## Extract
--- START ---

This analysis holds true for Clean Tech companies as well. They have longer development cycles and are in most cases relatively capital intensive. They offer products and services that improve current solutions in existing supply chains, therefore they need good insight in the customer needs and alignment with the other supply chain partners. Understanding the complexity of such business marketing environment and a good scale up plan are potential mentoring targets where experience can be deployed. I was invited for a keynote on Clean Tech 2.0 during last week’s Clean Tech Summit. The short of it : still bullish on clean tech, particularly also in relation to our region, investors are more realistic and informed about clean tech being a broad and diverse area where financial returns can go hand in hand with environmental benefits.

The development of an entrepreneurial clean tech environment poses the question of the right design, philosophy, leadership and long term plan for a sustainable and vibrant ecosystem. The way these clusters evolve has changed over time as a result of our networked society empowering entrepreneurship and transforming industry. Characteristics of successful ecosystems are, for example, enough scale to matter, horizontal networks with anopen and sharing culture, attractive to innovative and creative individuals and led by entrepreneurs. Governments need to take a more supportive role and universities can add important things like labs, startup facilitators and technology transfer units. All things we can witness in our region. These communities become more powerful if there is a good balance between feeders and leaders and people are always more important than institutions. If the regional Next Economy project will provide us with a shared vision on the clean tech opportunities and how clean tech can help to transform existing industries to find new levels of competitiveness, the ecosystem can start to operate in a synchronised way and the entrepreneurial value chain will be taken to a next level.

--- END ---

## Job
Copy everything in the clean tech passage from "This analysis holds" down to "with environmental benefits.".

## Dataset content

--- START ---

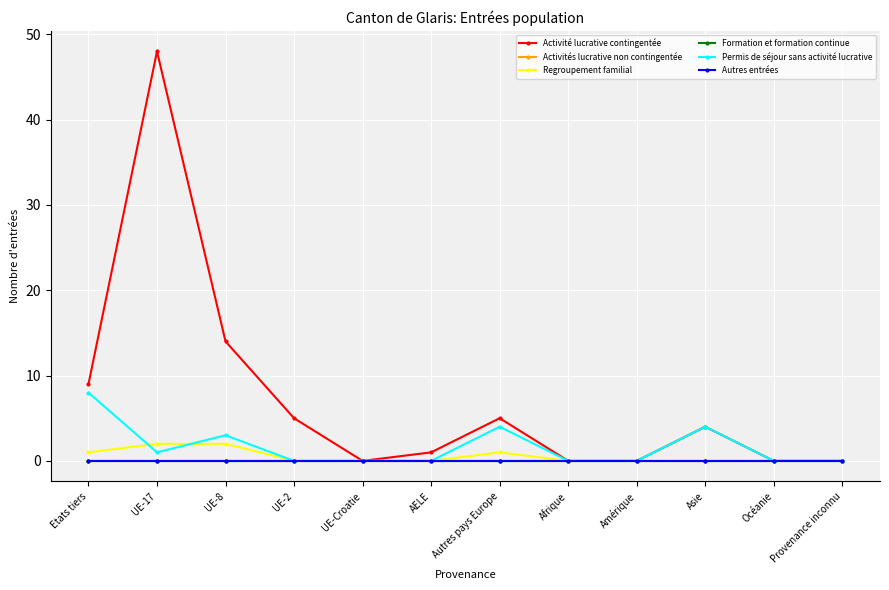

The Permis de séjour sans activité lucrative series shows 0 at Provenance inconnu. True or false?

True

--- END ---

## Task response
This analysis holds true for Clean Tech companies as well. They have longer development cycles and are in most cases relatively capital intensive. They offer products and services that improve current solutions in existing supply chains, therefore they need good insight in the customer needs and alignment with the other supply chain partners. Understanding the complexity of such business marketing environment and a good scale up plan are potential mentoring targets where experience can be deployed. I was invited for a keynote on Clean Tech 2.0 during last week’s Clean Tech Summit. The short of it : still bullish on clean tech, particularly also in relation to our region, investors are more realistic and informed about clean tech being a broad and diverse area where financial returns can go hand in hand with environmental benefits.